When receiving an emergency notification on your mobile phone, enrolling a child in school, driving across a bridge or just turning on a light switch, we all rely on a complex network of critical infrastructure. Effectively maintaining such infrastructure and extending it to new areas such as virtual learning environments, automated vehicles or smart homes, requires understanding economic and social dynamics and the perceptions and choices of many diverse individuals and communities. By starting with an exploration of human capacities, limitations, individual behaviors and group interactions, Strengthening American Infrastructure supports infrastructure that puts people first.

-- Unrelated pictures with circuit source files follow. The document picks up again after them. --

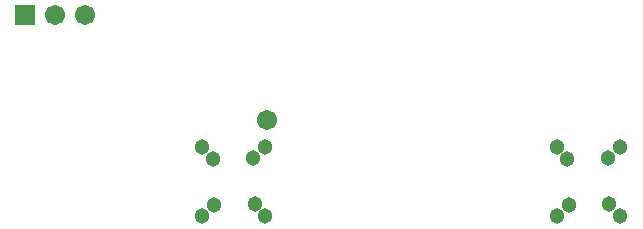
<source format=gts>
G04*
G04 #@! TF.GenerationSoftware,Altium Limited,Altium Designer,21.0.8 (223)*
G04*
G04 Layer_Color=8388736*
%FSLAX25Y25*%
%MOIN*%
G70*
G04*
G04 #@! TF.SameCoordinates,8BDFEA7E-33B9-40F2-A198-A1E5764946FA*
G04*
G04*
G04 #@! TF.FilePolarity,Negative*
G04*
G01*
G75*
%ADD12C,0.06706*%
%ADD13R,0.06706X0.06706*%
%ADD14C,0.05131*%
D12*
X-18500Y10000D02*
D03*
X-79000Y45000D02*
D03*
X-89000D02*
D03*
D13*
X-99000D02*
D03*
D14*
X99110Y1000D02*
D03*
X78055D02*
D03*
Y-21866D02*
D03*
X99110D02*
D03*
X81610Y-3000D02*
D03*
X95110Y-2555D02*
D03*
X95555Y-17866D02*
D03*
X82055Y-18311D02*
D03*
X-36055D02*
D03*
X-22555Y-17866D02*
D03*
X-23000Y-2555D02*
D03*
X-36500Y-3000D02*
D03*
X-19000Y-21866D02*
D03*
X-40055D02*
D03*
Y1000D02*
D03*
X-19000D02*
D03*
M02*

</source>
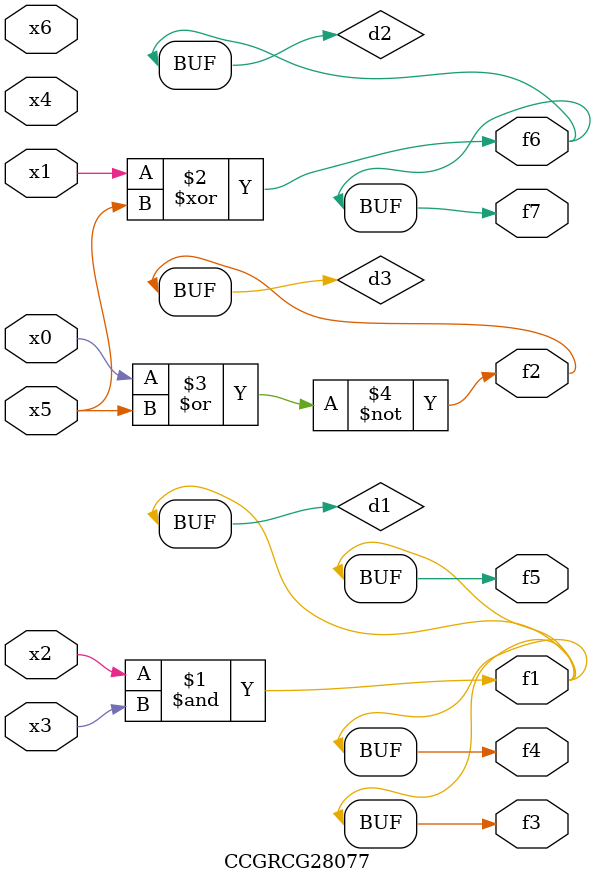
<source format=v>
module CCGRCG28077(
	input x0, x1, x2, x3, x4, x5, x6,
	output f1, f2, f3, f4, f5, f6, f7
);

	wire d1, d2, d3;

	and (d1, x2, x3);
	xor (d2, x1, x5);
	nor (d3, x0, x5);
	assign f1 = d1;
	assign f2 = d3;
	assign f3 = d1;
	assign f4 = d1;
	assign f5 = d1;
	assign f6 = d2;
	assign f7 = d2;
endmodule

</source>
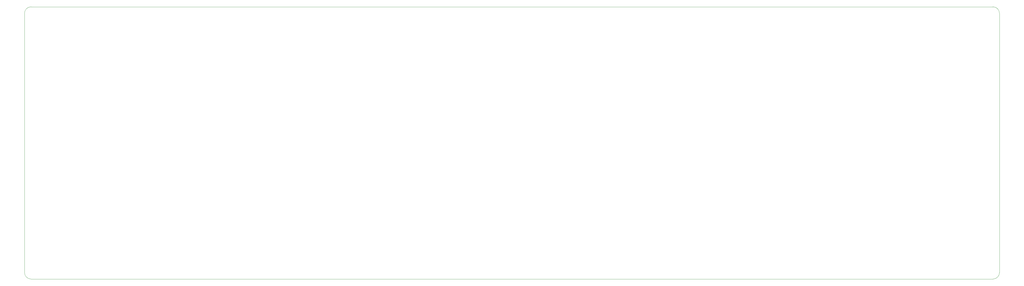
<source format=gm1>
G04 #@! TF.GenerationSoftware,KiCad,Pcbnew,(6.0.2)*
G04 #@! TF.CreationDate,2022-03-25T15:30:44+01:00*
G04 #@! TF.ProjectId,Frooastboard Walnut,46726f6f-6173-4746-926f-617264205761,rev?*
G04 #@! TF.SameCoordinates,Original*
G04 #@! TF.FileFunction,Profile,NP*
%FSLAX46Y46*%
G04 Gerber Fmt 4.6, Leading zero omitted, Abs format (unit mm)*
G04 Created by KiCad (PCBNEW (6.0.2)) date 2022-03-25 15:30:44*
%MOMM*%
%LPD*%
G01*
G04 APERTURE LIST*
G04 #@! TA.AperFunction,Profile*
%ADD10C,0.100000*%
G04 #@! TD*
G04 APERTURE END LIST*
D10*
X19050000Y-116681250D02*
X19050000Y-21431250D01*
X21431250Y-19050000D02*
G75*
G03*
X19050000Y-21431250I0J-2381250D01*
G01*
X19050000Y-116681250D02*
G75*
G03*
X21431250Y-119062500I2381250J0D01*
G01*
X21431250Y-19050000D02*
X373856250Y-19050000D01*
X376237500Y-21431250D02*
G75*
G03*
X373856250Y-19050000I-2381250J0D01*
G01*
X373856250Y-119062500D02*
G75*
G03*
X376237500Y-116681250I0J2381250D01*
G01*
X373856250Y-119062500D02*
X21431250Y-119062500D01*
X376237500Y-21431250D02*
X376237500Y-116681250D01*
M02*

</source>
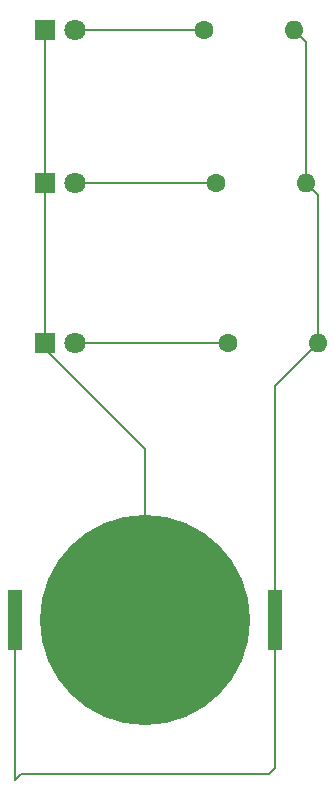
<source format=gtl>
G04 #@! TF.GenerationSoftware,KiCad,Pcbnew,9.0.1*
G04 #@! TF.CreationDate,2025-04-26T01:58:34+03:00*
G04 #@! TF.ProjectId,solder project,736f6c64-6572-4207-9072-6f6a6563742e,rev?*
G04 #@! TF.SameCoordinates,Original*
G04 #@! TF.FileFunction,Copper,L1,Top*
G04 #@! TF.FilePolarity,Positive*
%FSLAX46Y46*%
G04 Gerber Fmt 4.6, Leading zero omitted, Abs format (unit mm)*
G04 Created by KiCad (PCBNEW 9.0.1) date 2025-04-26 01:58:34*
%MOMM*%
%LPD*%
G01*
G04 APERTURE LIST*
G04 #@! TA.AperFunction,SMDPad,CuDef*
%ADD10C,17.800000*%
G04 #@! TD*
G04 #@! TA.AperFunction,SMDPad,CuDef*
%ADD11R,1.270000X5.080000*%
G04 #@! TD*
G04 #@! TA.AperFunction,ComponentPad*
%ADD12O,1.600000X1.600000*%
G04 #@! TD*
G04 #@! TA.AperFunction,ComponentPad*
%ADD13C,1.600000*%
G04 #@! TD*
G04 #@! TA.AperFunction,ComponentPad*
%ADD14R,1.800000X1.800000*%
G04 #@! TD*
G04 #@! TA.AperFunction,ComponentPad*
%ADD15C,1.800000*%
G04 #@! TD*
G04 #@! TA.AperFunction,Conductor*
%ADD16C,0.200000*%
G04 #@! TD*
G04 APERTURE END LIST*
D10*
G04 #@! TO.P,BT1,2,-*
G04 #@! TO.N,Net-(BT1--)*
X94500000Y-108500000D03*
D11*
G04 #@! TO.P,BT1,1,+*
G04 #@! TO.N,Net-(BT1-+)*
X105485000Y-108500000D03*
X83515000Y-108500000D03*
G04 #@! TD*
D12*
G04 #@! TO.P,R2,2*
G04 #@! TO.N,Net-(BT1-+)*
X107120000Y-58500000D03*
D13*
G04 #@! TO.P,R2,1*
G04 #@! TO.N,Net-(D1-A)*
X99500000Y-58500000D03*
G04 #@! TD*
G04 #@! TO.P,R3,1*
G04 #@! TO.N,Net-(D3-A)*
X101500000Y-85000000D03*
D12*
G04 #@! TO.P,R3,2*
G04 #@! TO.N,Net-(BT1-+)*
X109120000Y-85000000D03*
G04 #@! TD*
D13*
G04 #@! TO.P,R1,1*
G04 #@! TO.N,Net-(D2-A)*
X100500000Y-71500000D03*
D12*
G04 #@! TO.P,R1,2*
G04 #@! TO.N,Net-(BT1-+)*
X108120000Y-71500000D03*
G04 #@! TD*
D14*
G04 #@! TO.P,D3,1,K*
G04 #@! TO.N,Net-(BT1--)*
X86000000Y-85000000D03*
D15*
G04 #@! TO.P,D3,2,A*
G04 #@! TO.N,Net-(D3-A)*
X88540000Y-85000000D03*
G04 #@! TD*
D14*
G04 #@! TO.P,D2,1,K*
G04 #@! TO.N,Net-(BT1--)*
X86000000Y-71500000D03*
D15*
G04 #@! TO.P,D2,2,A*
G04 #@! TO.N,Net-(D2-A)*
X88540000Y-71500000D03*
G04 #@! TD*
D14*
G04 #@! TO.P,D1,1,K*
G04 #@! TO.N,Net-(BT1--)*
X86000000Y-58500000D03*
D15*
G04 #@! TO.P,D1,2,A*
G04 #@! TO.N,Net-(D1-A)*
X88540000Y-58500000D03*
G04 #@! TD*
D16*
G04 #@! TO.N,Net-(BT1-+)*
X83515000Y-121985000D02*
X83515000Y-108500000D01*
X84000000Y-121500000D02*
X83515000Y-121985000D01*
X105000000Y-121500000D02*
X84000000Y-121500000D01*
X105485000Y-108500000D02*
X105485000Y-121015000D01*
X105485000Y-121015000D02*
X105000000Y-121500000D01*
G04 #@! TO.N,Net-(BT1--)*
X94500000Y-94000000D02*
X94500000Y-108500000D01*
X86000000Y-85500000D02*
X94500000Y-94000000D01*
X86000000Y-85000000D02*
X86000000Y-85500000D01*
G04 #@! TO.N,Net-(D3-A)*
X88540000Y-85000000D02*
X101500000Y-85000000D01*
G04 #@! TO.N,Net-(BT1--)*
X86000000Y-71500000D02*
X86000000Y-85000000D01*
G04 #@! TO.N,Net-(D2-A)*
X88540000Y-71500000D02*
X100500000Y-71500000D01*
G04 #@! TO.N,Net-(BT1--)*
X86000000Y-58500000D02*
X86000000Y-71500000D01*
G04 #@! TO.N,Net-(D1-A)*
X99500000Y-58500000D02*
X88540000Y-58500000D01*
G04 #@! TO.N,Net-(BT1-+)*
X108120000Y-59500000D02*
X107120000Y-58500000D01*
X108120000Y-71500000D02*
X108120000Y-59500000D01*
X109120000Y-72500000D02*
X108120000Y-71500000D01*
X109120000Y-85000000D02*
X109120000Y-72500000D01*
X105485000Y-88635000D02*
X109120000Y-85000000D01*
X105485000Y-108500000D02*
X105485000Y-88635000D01*
G04 #@! TD*
M02*

</source>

Strengthening American Infrastructure invites proposals for workshops and early concept grants for exploratory research (EAGER) that incorporate scientific insights about human behavior and social dynamics to better design, build, rehabilitate and maintain strong and effective American infrastructure.

The NSF invites you to contribute to this effort and submit your proposals. For full details please see Dear Colleague Letter: Strengthening American Infrastructure.

  • Conference proposals submitted in response to this DCL must be submitted by November 30, 2020.
  • EAGER: SAI-E concept outlines should be submitted by December 11, 2020 (earlier if possible).
  • Full proposal submissions are due January 15, 2021 and will only be accepted if accompanied by written (email) authorization to submit (obtained in response to the research concept outline).